Biggin finds time to produce his unique products on nights and weekends. “Business is as fast or as slow as I need it to be,” he said. 

He was featured in “Blade Magazine” twice last year and sent a blade to a YouTube gear reviewer that received several thousand views. So those opportunities have also garnered him some recognition. Most of his business comes thanks to word of mouth and repeat customers. He’s honest with his clients about what he wishes to deal with though. 

“I’ll forge knives for them as long as it’s something I want to do, he stated. “I don’t presently take on blades I’m not interested in making or otherwise would need to buy expensive tooling to make a single blade as it wouldn’t be cost effective.”

Biggin feels lucky that he had the chance to participate in the “awesome” production of  “Knife or Death.”

“I get to wear an 'As seen on TV’ shirt now and have it be literal,” he joked. “More seriously though, other than meeting so many awesome people on cast with me as well as the production crew, it would have to be coming out at the end of the experience knowing what my caliber as a smith is. I always thought my work was solid and could perform, but after doing the show, I know for a certainty that I can make a blade that can take a world-class beating and still hold its own against what most in the industry would see as extreme cuts and superior blade steels.”

He’s also ecstatic knowing that something he started 13 years ago has come to the point where he could step on stage of a new TV series, represent himself and his work and deliver what he feels was a strong representation of “keeping the hand-forged blade alive into the future.”

“It means a lot to be showcasing quality performance where most other commercially-available blades would have fallen short, blown apart or flat out failed to do any damage, Biggin continued. “With any blade, it is a cutting tool first and foremost. Any blade taken out of its designed context will perform differently, so it was very challenging to bring a blade to stand against a course of unknown items to be cut down. We forged our own blades assuming the worst abuse possible.”

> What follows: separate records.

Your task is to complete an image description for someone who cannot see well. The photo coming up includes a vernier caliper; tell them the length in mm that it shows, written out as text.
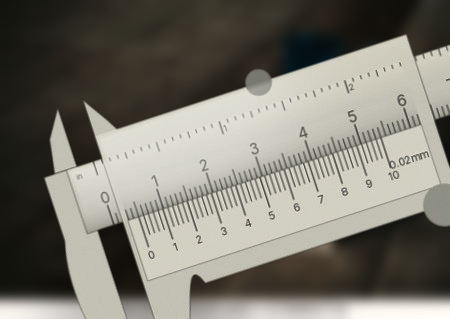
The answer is 5.0 mm
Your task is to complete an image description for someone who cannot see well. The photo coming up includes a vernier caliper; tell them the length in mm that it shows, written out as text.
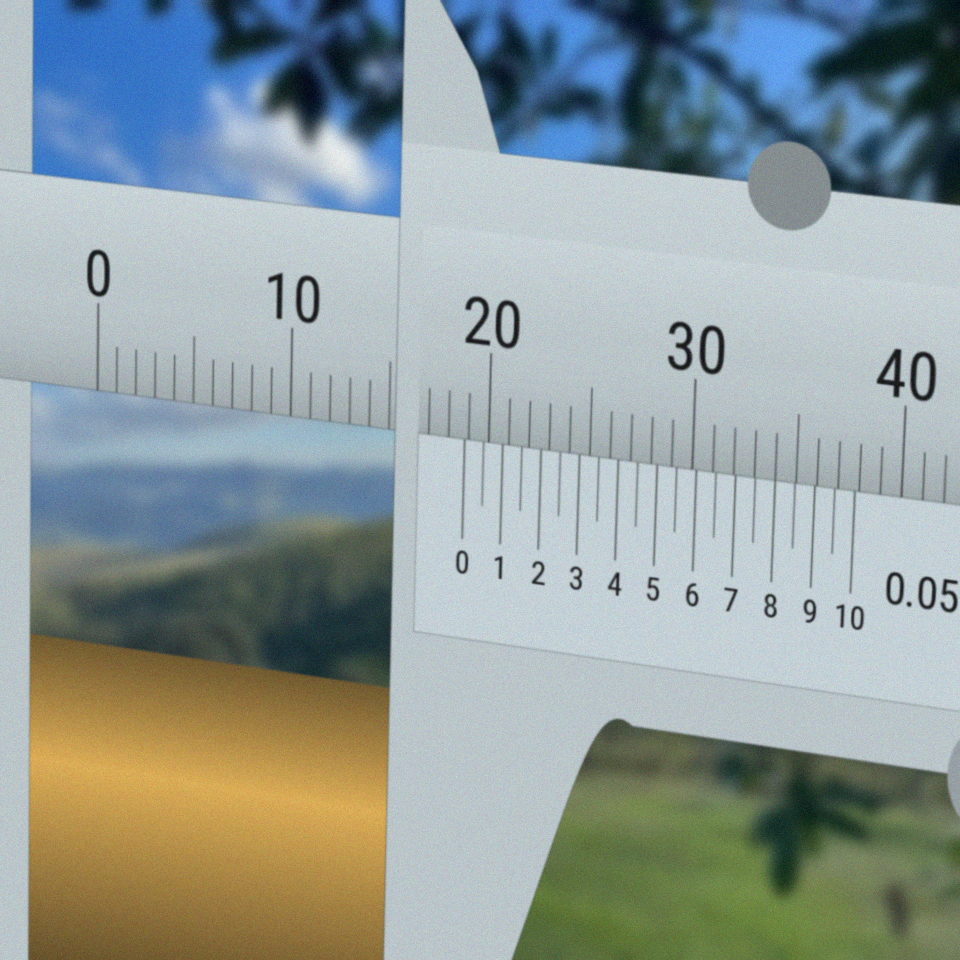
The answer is 18.8 mm
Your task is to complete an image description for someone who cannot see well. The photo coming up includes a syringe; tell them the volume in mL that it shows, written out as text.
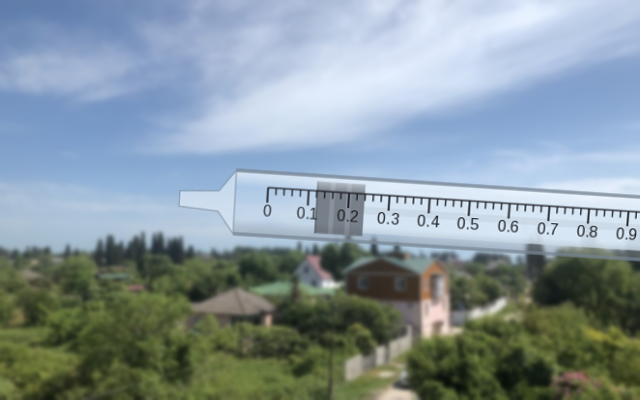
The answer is 0.12 mL
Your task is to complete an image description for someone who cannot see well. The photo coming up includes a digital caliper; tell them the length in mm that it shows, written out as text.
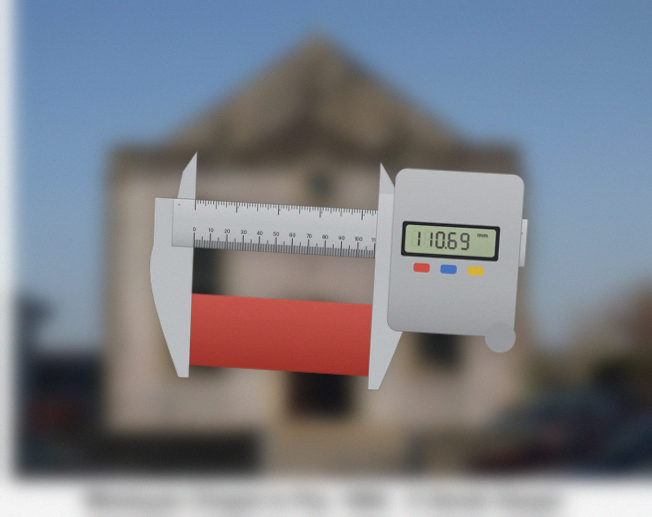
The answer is 110.69 mm
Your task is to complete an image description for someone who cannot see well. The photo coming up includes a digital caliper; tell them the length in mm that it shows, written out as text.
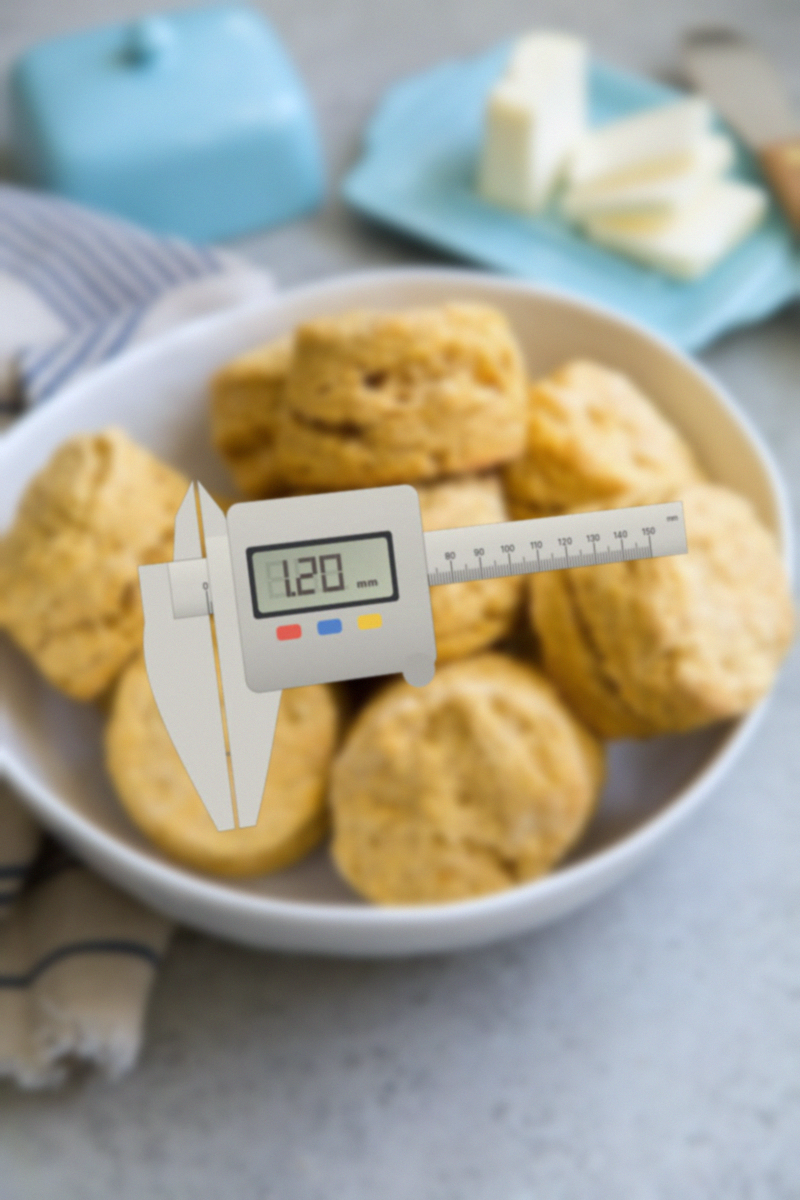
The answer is 1.20 mm
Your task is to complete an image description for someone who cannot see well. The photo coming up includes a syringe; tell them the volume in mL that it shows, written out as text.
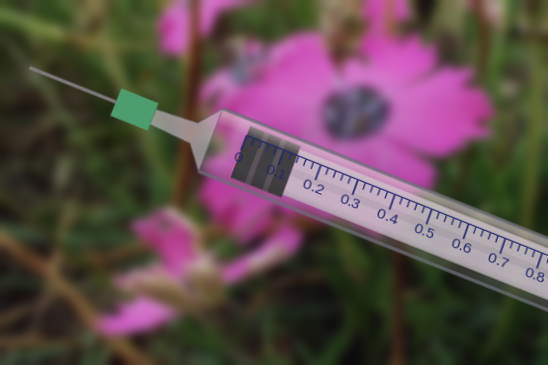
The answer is 0 mL
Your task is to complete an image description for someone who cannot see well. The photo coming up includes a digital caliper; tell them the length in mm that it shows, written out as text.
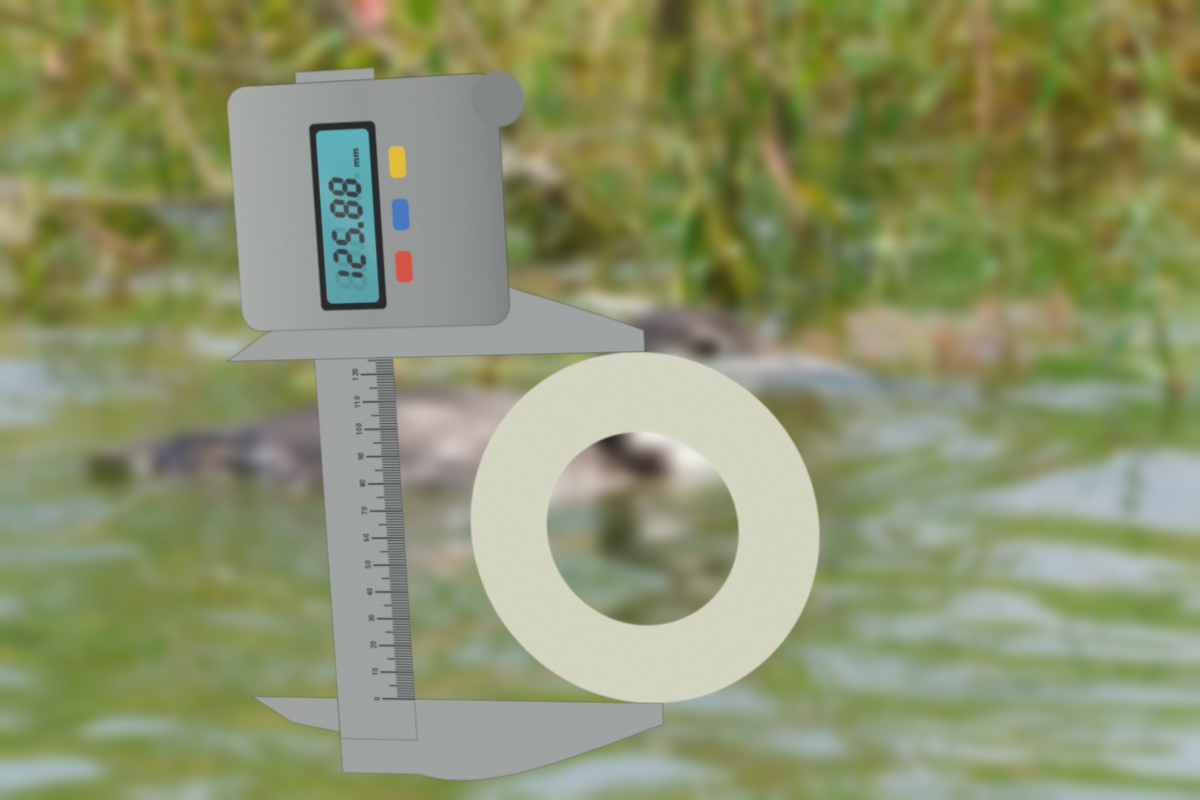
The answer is 125.88 mm
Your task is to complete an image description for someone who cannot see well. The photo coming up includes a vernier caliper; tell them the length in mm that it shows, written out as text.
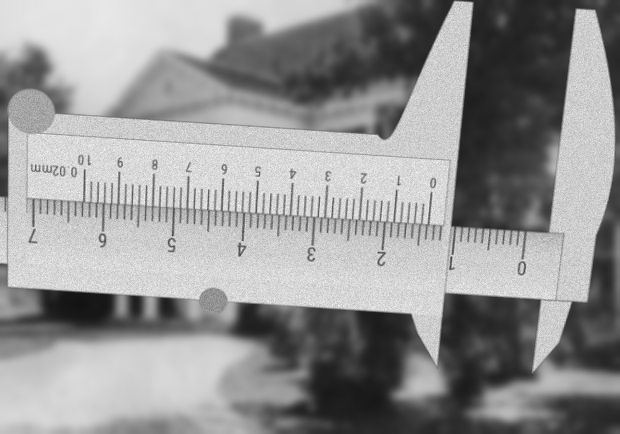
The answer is 13.8 mm
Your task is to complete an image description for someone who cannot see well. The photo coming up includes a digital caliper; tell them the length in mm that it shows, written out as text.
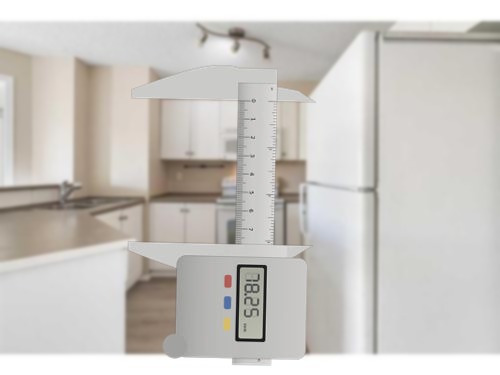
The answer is 78.25 mm
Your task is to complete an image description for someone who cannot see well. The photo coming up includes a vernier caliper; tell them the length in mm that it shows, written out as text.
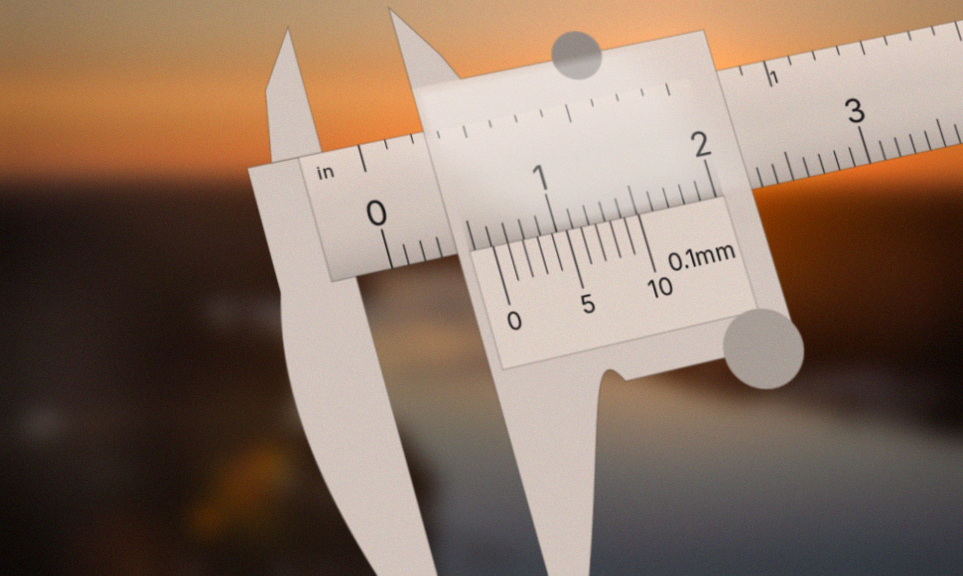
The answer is 6.1 mm
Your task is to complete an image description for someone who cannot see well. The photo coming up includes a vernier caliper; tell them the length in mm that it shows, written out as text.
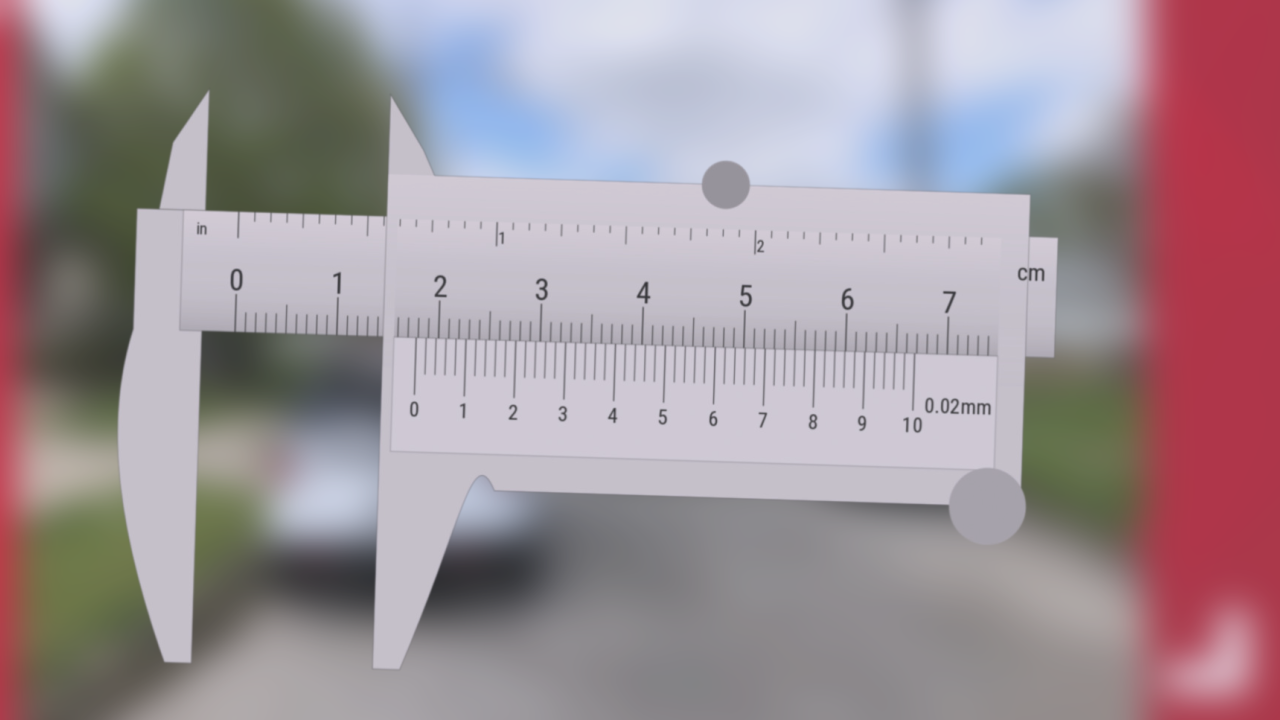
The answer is 17.8 mm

Reflecting on his time filming for the show, Biggin hopes local viewers will  be entertained, seeing some very skilled makers and users of blades all competing on what is “probably the most out-of-the-box testing course ever challenged.” He believes the series will also depict what a quality blade can do and what the contestants’ abilities are. 

He described the piece he used in the TV contest: 

“I personally forged my own contest blade. It was originally designed as my yard tool to chop down grasses, thorn bushes and standing dead wood. Once I was told I was going to be on the show, I reground the blade a little to make it sharper. That being said, I used a steel called 80CrV2; it’s a very tough steel to make a blade from, it cuts well, holds an edge well and, when properly treated, does not damage easily. I am competing against some more advanced steels in the show such as M4 or 3V, which are arguably more abrasion resistant than my chosen steel. But, as a smith, I use steels that are forgiving to forge. I feel the show was a great test of my skills as a smith and of the heat treatment in my blade.”

As the first episode approaches, Biggin is most excited to hear viewer feedback about the series. He also noted, “People will always have someone to cheer for and someone to swear at on the show.”